I lettura: Siracide 24,1-2.8-12;

II lettura: Efesini 1,3-6.15-18;

Vangelo: Giovanni 1,1-5.9-14

Natale è anche tempo di storie: vere o favole o leggende, non importa. Eccone una. Un giorno, uno dei più grandi professori dell'Università, candidato al Premio Nobel, famoso in tutto il mondo, giunse sulle rive di un lago. Chiese ad un barcaiolo di portarlo a fare una passeggiata con la sua barca. Il brav’uomo accettò. Quando furono lontani dalla riva, il professore cominciò ad interrogarlo. «Conosci tu l’informatica?». «No» rispose il barcaiolo. «Allora un quarto della tua vita è perduto. E te n’intendi d’economia?». «No» rispose ancora il pover’uomo. «Allora due quarti della tua vita sono perduti». «E la filosofia? La conosci?». «No». «Allora tre quarti della tua vita sono perduti». All'improvviso prese ad infuriare una tremenda tempesta. La barca, in mezzo al lago, veniva sballottata come un guscio di noce. Gridando sopra il rumore del vento, il barcaiolo si rivolse al professore. «Sa nuotare lei?». «No», rispose quello. «Allora tutta la sua vita è perduta!» concluse il barcaiolo.

“Sai questo?… sai quello?… sai quest’altro?”: sono insopportabili quegli individui che, per il fatto d’aver ottenuto un diploma o una laurea, guardano dall’alto in basso quanti sono arrivati solo fino alla 5° elementare o alla 3° media… Fanno pena oltretutto: quella presunta superiorità è la più clamorosa conferma della loro totale ignoranza di fronte alla vita. Proprio come per quel professore su quella barca: «Sa nuotare?». «No». «Allora tutta la sua vita è perduta!».

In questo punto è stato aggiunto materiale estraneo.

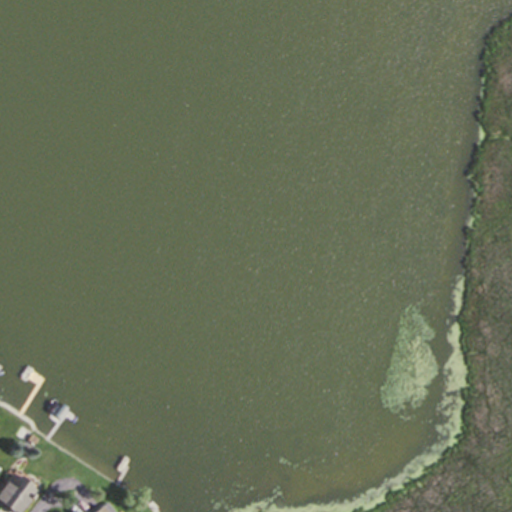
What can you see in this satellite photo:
park: (479, 331)
building: (36, 444)
road: (70, 483)
building: (13, 492)
building: (16, 497)
building: (99, 508)
building: (101, 509)
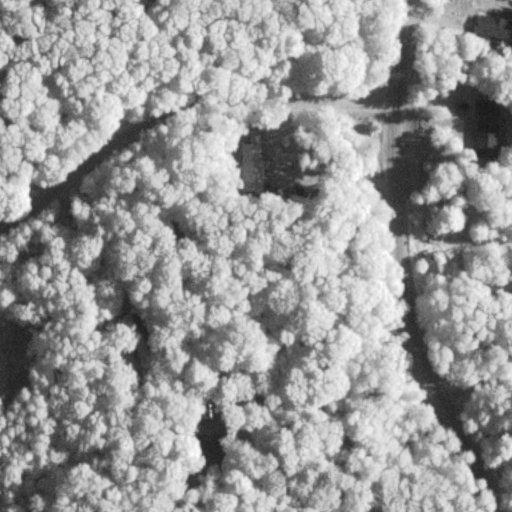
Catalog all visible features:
building: (494, 25)
road: (179, 112)
building: (487, 137)
building: (261, 169)
road: (99, 246)
road: (400, 265)
building: (136, 335)
road: (472, 380)
building: (215, 453)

È una constatazione sorprendente infatti: se è vero che mai come al giorno d’oggi abbiamo avuto nella società una così alta percentuale di diplomati e laureati, è altrettanto vero che mai come al giorno d’oggi abbiamo avuto una così alta percentuale di persone fragili di fronte alla vita! Sarà una contraddizione casuale … o vi è una relazione tra questi due dati di fatto?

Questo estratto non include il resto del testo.